You’re promised calm waters…

The interview panel says, “We just need a bit of optimisation”…

Then by week three, you’re firefighting, wondering what you’ve walked into.

My take?

I’ve been asked before, “Mike, what if you get it wrong?”

Here’s the truth: I try very hard to give a realistic picture.

So, when someone asks, “What’s the role like?”, I don’t say, “It’s brilliant – everyone’s lovely and the sun shines every day.”

No. I’ll say, “It’s tough. The first three months will be character-building.”

Because there will be challenges. There will be messy bank structures, broken processes, and long hours.

But I also say this:

You can make a real difference from day one.

By six months, you’ll start to get control. By nine to twelve months, you’ll have the treasury under proper management.

That’s the honest picture.

And yes, sometimes people say, “Thanks, Mike, not for me.” 

That’s fine.

I’d rather someone say no before joining than ring me a month later saying, “What have I done?”

More often though, I hear the opposite.

A few months in, someone calls and says, “You know what? It’s been tough, but I knew what to expect, and we’re turning it around.”

That’s when you know you’ve matched the right person to the right challenge.

But what do you do when reality doesn’t match the brochure?

You’ve got two tracks:

Track A: Try to fix it.
You’re being paid to do a job, so do it. But on your terms.

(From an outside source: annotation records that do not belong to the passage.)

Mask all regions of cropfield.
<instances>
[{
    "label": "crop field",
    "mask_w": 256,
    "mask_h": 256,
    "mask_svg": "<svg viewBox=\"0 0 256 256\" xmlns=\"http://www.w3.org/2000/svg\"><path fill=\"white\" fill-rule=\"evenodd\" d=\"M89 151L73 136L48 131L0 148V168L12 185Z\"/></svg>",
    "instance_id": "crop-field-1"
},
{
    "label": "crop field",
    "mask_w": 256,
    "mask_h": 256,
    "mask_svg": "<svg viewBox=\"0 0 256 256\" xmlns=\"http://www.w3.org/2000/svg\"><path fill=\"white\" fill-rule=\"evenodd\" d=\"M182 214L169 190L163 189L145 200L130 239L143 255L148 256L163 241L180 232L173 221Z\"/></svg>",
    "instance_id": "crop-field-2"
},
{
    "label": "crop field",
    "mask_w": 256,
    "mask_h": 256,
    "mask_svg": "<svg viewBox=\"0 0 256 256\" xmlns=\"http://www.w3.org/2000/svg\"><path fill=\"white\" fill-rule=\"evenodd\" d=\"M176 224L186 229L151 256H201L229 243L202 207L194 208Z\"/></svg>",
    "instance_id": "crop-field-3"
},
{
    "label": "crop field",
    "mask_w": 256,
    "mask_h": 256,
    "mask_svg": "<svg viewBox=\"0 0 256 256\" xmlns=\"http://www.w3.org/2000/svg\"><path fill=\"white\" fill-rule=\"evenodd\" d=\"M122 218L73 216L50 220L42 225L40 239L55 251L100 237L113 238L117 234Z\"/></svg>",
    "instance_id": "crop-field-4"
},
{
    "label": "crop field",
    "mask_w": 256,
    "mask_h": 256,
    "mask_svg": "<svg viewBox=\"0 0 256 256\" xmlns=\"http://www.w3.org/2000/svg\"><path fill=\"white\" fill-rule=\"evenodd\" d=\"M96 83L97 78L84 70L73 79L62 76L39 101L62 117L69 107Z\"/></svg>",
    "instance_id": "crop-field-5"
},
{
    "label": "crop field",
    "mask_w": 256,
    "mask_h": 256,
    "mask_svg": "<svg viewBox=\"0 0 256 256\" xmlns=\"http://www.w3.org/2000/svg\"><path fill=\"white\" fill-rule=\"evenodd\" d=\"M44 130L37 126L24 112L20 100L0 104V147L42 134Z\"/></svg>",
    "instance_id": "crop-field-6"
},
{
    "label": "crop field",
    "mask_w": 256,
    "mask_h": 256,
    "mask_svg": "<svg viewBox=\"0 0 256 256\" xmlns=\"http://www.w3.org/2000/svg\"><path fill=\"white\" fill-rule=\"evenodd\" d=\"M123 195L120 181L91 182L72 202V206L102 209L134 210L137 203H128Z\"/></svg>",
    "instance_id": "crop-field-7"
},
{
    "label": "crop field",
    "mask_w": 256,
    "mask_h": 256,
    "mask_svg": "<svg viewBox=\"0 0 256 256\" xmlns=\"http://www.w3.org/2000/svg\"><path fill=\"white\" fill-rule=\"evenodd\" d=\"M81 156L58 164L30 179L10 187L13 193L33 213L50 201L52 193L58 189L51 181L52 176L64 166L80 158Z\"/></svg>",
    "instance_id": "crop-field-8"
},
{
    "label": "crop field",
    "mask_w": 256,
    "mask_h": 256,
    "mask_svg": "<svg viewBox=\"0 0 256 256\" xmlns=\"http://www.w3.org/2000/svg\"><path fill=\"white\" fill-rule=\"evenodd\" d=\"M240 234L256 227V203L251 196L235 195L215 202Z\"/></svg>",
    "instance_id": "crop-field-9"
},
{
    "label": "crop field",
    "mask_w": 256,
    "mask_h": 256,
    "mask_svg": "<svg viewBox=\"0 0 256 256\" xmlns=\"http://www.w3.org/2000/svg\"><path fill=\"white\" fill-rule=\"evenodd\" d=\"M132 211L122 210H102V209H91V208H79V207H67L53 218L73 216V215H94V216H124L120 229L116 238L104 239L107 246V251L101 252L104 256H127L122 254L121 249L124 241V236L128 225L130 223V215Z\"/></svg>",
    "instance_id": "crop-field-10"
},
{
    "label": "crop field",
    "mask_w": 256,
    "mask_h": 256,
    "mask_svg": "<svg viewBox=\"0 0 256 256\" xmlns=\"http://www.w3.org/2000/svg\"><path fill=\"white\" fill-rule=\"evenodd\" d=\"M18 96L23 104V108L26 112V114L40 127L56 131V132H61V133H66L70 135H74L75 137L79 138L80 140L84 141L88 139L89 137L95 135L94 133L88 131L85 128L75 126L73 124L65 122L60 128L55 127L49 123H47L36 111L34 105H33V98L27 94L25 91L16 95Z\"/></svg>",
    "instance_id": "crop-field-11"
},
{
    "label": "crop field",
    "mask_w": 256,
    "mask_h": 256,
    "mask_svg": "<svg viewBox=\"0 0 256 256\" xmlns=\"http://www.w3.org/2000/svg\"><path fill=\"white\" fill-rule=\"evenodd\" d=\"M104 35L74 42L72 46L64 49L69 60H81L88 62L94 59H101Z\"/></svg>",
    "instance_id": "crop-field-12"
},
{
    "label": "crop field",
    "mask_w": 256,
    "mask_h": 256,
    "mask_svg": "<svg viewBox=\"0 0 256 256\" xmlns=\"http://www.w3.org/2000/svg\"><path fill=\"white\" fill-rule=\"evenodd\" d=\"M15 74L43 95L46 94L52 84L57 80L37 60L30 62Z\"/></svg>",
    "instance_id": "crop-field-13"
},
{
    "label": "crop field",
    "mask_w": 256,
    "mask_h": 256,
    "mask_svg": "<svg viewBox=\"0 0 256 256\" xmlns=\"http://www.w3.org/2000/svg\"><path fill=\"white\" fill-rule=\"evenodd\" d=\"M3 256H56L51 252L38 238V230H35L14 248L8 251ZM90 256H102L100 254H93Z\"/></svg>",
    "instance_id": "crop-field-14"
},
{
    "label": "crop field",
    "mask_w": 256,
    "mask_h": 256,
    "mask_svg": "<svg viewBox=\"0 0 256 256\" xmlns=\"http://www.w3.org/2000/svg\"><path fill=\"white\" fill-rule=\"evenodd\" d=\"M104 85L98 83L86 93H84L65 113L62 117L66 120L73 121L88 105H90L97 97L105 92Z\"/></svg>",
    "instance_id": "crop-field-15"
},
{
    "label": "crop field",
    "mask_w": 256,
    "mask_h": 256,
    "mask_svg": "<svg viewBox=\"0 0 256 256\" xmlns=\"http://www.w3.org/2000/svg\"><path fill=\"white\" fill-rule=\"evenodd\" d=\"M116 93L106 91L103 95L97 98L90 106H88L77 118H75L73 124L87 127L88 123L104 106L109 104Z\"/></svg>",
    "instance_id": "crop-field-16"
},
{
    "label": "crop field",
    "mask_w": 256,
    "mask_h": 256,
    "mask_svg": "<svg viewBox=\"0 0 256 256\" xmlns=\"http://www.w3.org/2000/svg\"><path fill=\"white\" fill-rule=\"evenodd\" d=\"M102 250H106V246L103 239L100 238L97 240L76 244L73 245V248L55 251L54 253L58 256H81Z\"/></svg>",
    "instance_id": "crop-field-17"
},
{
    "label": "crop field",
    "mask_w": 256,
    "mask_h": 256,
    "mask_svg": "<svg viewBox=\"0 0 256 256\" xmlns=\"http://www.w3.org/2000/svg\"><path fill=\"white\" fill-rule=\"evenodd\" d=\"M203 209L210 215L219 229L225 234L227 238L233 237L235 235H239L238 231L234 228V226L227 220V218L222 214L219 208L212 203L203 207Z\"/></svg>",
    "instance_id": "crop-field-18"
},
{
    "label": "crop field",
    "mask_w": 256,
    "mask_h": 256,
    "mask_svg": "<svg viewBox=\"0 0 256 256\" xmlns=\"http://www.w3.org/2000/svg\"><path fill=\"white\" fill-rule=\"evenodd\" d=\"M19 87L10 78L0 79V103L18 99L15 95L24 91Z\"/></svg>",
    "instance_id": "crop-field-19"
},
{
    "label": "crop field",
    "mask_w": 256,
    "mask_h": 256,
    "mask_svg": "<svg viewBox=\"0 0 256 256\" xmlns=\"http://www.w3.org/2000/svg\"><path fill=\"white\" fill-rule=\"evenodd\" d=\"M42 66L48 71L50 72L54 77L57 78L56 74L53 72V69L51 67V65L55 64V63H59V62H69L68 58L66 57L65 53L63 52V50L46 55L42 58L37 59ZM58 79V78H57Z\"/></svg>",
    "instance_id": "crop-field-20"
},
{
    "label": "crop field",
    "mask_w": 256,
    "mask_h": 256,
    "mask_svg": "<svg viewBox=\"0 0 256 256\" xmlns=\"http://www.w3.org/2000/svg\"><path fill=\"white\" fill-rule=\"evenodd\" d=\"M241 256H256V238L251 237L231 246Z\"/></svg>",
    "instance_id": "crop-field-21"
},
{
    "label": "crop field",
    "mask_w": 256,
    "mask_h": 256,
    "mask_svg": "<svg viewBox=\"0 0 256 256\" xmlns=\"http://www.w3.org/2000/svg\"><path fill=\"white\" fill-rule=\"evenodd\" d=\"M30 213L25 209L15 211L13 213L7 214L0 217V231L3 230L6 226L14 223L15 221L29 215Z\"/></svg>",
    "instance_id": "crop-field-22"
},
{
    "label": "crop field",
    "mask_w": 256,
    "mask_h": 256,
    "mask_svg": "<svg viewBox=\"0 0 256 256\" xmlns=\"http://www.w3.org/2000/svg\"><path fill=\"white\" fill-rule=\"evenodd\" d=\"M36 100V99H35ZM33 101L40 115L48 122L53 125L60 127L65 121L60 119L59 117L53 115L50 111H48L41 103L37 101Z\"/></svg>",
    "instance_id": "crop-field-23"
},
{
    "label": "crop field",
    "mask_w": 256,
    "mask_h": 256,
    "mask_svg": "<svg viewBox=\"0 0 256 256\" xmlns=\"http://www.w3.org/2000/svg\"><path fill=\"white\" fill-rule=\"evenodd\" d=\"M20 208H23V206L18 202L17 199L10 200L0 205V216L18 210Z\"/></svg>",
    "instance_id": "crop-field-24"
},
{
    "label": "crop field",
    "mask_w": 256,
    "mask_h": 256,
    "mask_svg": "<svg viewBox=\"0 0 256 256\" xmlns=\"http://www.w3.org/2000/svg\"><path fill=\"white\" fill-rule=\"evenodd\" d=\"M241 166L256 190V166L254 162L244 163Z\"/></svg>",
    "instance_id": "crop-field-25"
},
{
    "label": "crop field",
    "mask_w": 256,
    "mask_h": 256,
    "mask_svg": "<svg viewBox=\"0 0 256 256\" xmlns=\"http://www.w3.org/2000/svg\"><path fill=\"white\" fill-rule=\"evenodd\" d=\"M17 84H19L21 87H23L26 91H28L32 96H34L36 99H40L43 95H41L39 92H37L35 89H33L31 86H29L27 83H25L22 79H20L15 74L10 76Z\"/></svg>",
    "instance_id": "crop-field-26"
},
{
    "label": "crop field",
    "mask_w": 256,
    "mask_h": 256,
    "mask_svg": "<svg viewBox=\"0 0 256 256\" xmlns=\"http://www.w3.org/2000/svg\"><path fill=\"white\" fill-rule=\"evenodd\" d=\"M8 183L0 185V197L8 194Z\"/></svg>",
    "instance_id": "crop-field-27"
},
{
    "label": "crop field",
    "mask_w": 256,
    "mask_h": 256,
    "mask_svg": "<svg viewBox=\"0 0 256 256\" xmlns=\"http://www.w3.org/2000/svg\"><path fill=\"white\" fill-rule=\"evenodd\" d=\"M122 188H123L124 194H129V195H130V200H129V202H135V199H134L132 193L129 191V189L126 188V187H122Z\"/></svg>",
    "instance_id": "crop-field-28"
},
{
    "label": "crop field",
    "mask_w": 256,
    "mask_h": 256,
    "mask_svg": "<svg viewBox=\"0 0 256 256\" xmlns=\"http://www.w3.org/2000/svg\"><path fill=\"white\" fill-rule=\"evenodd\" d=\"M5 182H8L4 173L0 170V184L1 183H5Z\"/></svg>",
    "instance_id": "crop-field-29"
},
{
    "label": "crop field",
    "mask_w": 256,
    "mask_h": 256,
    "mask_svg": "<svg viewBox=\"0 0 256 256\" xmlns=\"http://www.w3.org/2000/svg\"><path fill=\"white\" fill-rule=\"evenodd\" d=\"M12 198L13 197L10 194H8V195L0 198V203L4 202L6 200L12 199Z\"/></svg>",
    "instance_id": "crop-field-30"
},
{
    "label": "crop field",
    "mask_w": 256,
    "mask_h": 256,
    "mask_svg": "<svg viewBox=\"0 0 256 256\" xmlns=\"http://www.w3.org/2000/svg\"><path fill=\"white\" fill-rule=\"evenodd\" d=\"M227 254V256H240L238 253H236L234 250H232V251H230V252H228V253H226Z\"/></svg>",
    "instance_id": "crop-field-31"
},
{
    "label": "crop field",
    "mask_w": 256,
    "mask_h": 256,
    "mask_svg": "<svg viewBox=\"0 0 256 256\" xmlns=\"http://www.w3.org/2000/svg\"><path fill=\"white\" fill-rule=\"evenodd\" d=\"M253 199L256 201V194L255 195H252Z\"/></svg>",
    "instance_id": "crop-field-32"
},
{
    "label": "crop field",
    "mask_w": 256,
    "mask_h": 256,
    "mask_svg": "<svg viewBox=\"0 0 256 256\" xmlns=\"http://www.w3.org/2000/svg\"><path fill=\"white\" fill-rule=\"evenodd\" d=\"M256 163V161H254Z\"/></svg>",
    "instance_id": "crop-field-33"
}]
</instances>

  • Write a 90-day rescue plan.
  • Prioritise visibility, cash control, payroll stability.
  • Coach upwards (nicely): “Here’s the risk, here’s the quick win, here’s what success looks like in two weeks.
  • Track every outcome – those achievements will help you in your next interview, even if you move on.

Track B: Assess your options.

You don’t need to quit on Friday. But you can quietly test the market.

  • Take exploratory calls.
  • Benchmark your worth.
  • Stay open, but not desperate.

As I’ve said many times:

“The best time to look for a job was yesterday. The second-best time is today.”

Sometimes it gets better. Sometimes it doesn’t.

But the smartest treasury professionals I know always have options and an exit plan if needed.

Because loyalty is great… just don’t let it turn into self-destruction.